Inhibitory effects of TMF on apoptosis in miR-29a mimics-transfected chondrocytes. Group (A) was normal untreated chondrocytes. Group (B) was miRNA mimic negative control. Group (C) was miR-29a mimics-transfected chondrocytes. Group (D) was miR-29a mimics-transfected chondrocytes +5 μg/mL TMF (low) treatment. Group (E) was miR-29a mimics-transfected chondrocytes +20 μg/mL TMF (high) treatment. Figure (F) was the summarized data indicating the rate of chondrocytes apoptosis detected by flow cytometry. Data were presented by mean ± SD of 3 replicates. P<0.05 was considered to be statistically significant (*P<0.05, **P<0.01).

Figure 4

miR-29a targeted to degrade the expression of Foxo3a in chondrocytes. Chondrocytes were co-transfected with miRNA mimic negative control (miR-NC), miR-29a mimics, pcDNA3.1(+)-empty vector (EV), and pcDNA3.1(+)-Foxo3a. The expressions of miR-29a (A) and Foxo3a (B) were detected by qRT-PCR. The protein level of Foxo3a was determined by Western blot (C). Summary of the protein bands intensity (D). Data were presented by mean ± SD of 3 replicates.

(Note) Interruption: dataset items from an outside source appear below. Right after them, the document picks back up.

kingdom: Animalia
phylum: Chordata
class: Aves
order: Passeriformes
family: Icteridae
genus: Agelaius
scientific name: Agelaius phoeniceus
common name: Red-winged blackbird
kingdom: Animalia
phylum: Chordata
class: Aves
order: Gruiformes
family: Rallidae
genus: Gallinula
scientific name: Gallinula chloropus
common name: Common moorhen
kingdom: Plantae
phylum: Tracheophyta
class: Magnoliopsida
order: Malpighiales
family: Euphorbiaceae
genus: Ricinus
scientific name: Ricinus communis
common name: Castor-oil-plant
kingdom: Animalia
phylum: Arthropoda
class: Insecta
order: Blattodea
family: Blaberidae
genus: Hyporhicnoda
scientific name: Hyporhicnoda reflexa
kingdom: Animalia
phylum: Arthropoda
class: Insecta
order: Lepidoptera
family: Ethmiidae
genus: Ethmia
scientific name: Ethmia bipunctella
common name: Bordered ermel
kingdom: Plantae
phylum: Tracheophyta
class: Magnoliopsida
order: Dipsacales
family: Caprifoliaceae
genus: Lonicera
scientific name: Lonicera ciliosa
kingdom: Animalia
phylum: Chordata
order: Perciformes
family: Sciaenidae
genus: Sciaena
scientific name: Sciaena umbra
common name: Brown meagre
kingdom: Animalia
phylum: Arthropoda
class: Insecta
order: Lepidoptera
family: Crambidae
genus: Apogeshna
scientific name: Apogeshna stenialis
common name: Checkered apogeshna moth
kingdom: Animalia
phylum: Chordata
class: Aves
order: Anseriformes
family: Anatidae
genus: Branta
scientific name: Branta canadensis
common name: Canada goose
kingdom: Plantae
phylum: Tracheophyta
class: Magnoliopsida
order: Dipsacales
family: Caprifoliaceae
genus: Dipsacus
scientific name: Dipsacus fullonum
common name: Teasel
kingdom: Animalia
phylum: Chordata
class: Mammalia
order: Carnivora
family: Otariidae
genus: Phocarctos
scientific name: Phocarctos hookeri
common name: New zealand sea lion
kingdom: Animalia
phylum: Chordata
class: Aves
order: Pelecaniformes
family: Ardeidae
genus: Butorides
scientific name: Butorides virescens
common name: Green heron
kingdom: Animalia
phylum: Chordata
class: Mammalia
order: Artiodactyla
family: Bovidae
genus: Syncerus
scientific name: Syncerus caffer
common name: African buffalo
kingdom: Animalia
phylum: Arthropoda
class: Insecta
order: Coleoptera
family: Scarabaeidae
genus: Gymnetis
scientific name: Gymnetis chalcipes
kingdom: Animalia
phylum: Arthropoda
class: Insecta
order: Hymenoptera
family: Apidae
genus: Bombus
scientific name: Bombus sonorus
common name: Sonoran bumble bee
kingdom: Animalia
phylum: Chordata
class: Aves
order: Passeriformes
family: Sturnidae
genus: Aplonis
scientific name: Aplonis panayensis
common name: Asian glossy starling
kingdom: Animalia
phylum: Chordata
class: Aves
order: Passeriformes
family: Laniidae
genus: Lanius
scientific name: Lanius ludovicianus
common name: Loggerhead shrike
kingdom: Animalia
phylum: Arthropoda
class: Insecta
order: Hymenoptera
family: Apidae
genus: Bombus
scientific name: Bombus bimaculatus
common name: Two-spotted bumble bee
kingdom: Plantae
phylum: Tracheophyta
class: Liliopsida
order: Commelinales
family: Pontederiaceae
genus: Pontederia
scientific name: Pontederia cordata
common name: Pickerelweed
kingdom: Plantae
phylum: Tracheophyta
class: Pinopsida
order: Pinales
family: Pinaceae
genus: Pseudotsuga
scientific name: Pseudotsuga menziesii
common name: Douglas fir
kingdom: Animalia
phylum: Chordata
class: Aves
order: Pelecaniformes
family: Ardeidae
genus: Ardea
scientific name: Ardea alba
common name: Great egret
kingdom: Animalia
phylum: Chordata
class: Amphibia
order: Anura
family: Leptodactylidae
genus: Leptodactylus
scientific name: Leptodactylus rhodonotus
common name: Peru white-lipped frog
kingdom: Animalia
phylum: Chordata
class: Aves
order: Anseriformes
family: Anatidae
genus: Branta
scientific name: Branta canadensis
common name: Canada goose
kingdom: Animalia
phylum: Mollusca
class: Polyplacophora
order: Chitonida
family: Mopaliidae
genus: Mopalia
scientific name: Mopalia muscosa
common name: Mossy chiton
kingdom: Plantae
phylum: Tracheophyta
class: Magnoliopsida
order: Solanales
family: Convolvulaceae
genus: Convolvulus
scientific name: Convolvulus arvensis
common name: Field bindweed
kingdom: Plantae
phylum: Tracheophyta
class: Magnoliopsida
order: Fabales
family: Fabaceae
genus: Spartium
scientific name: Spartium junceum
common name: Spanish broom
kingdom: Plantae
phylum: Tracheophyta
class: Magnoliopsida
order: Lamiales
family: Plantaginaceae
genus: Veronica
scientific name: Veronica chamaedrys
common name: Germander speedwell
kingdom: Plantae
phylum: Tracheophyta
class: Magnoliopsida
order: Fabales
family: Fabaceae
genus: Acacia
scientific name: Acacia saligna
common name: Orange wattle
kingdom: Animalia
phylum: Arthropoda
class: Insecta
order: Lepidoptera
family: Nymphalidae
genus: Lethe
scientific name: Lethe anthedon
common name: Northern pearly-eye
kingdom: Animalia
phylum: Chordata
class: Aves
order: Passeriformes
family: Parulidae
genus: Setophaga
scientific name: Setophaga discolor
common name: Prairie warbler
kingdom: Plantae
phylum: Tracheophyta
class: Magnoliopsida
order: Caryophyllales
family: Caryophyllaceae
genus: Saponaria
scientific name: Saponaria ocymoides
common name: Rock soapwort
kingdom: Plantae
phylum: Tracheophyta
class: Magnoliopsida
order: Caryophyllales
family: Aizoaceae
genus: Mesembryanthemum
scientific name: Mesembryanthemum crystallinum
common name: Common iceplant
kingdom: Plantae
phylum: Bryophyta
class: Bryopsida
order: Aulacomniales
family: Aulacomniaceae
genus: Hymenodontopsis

P<0.05 was considered to be statistically significant (*P<0.05, ***P<0.001).

Figure 5

Foxo3a overexpression attenuated the activity of Wnt/β-catenin signaling by competing with TCF4 for binding to β-catenin. Chondrocytes were co-transfected with miR-29a mimics and pcDNA3.1(+)-Foxo3a. After treatment with 5 (low) or 20 μg/mL (high) TMF for 24 hrs, the mRNA (A) and protein (B) expression were detected by RT-PCR and Western blot, respectively. (C) was the summary of protein bands intensity. (B) The co-immuno-precipitation assay was conducted for detecting the interaction between β-catenin and Foxo3a or TCF4. 10% of chondrocytes protein extracts were used as the input, which was subjected to Western Blot. The remaining protein extracts were subjected to IP by using control goat IgG or β-catenin antibody, followed by IB with anti-Foxo3a, anti-TCF4, and anti-β-catenin. (D) Chondrocytes were co-transfected with miR-29a mimics, pcDNA3.1(+)-Foxo3a, and Topflash or Fopflash luciferase reporters. Transfected cultures were treated with 5 or 20 μg/mL TMF for 24 hrs. The values were indicated as Firefly/Renilla ratio in the column. Data were presented by mean ± SD of 3 replicates. P<0.05 was considered to be statistically significant (*P<0.05, **P<0.01).

Figure 6

TMF inhibited miR-29a/Wnt/β-catenin signaling activity by up regulating Foxo3a expression. Wnt/β-catenin signaling up regulated the expression of miR-29a, which in turn promoted the activity of Wnt/β-catenin signaling. miR-29a targeted to degrade Foxo3a. However, TMF up regulated the activity of Foxo3a, leading to attenuation of miR-29a/Wnt/β-catenin signaling.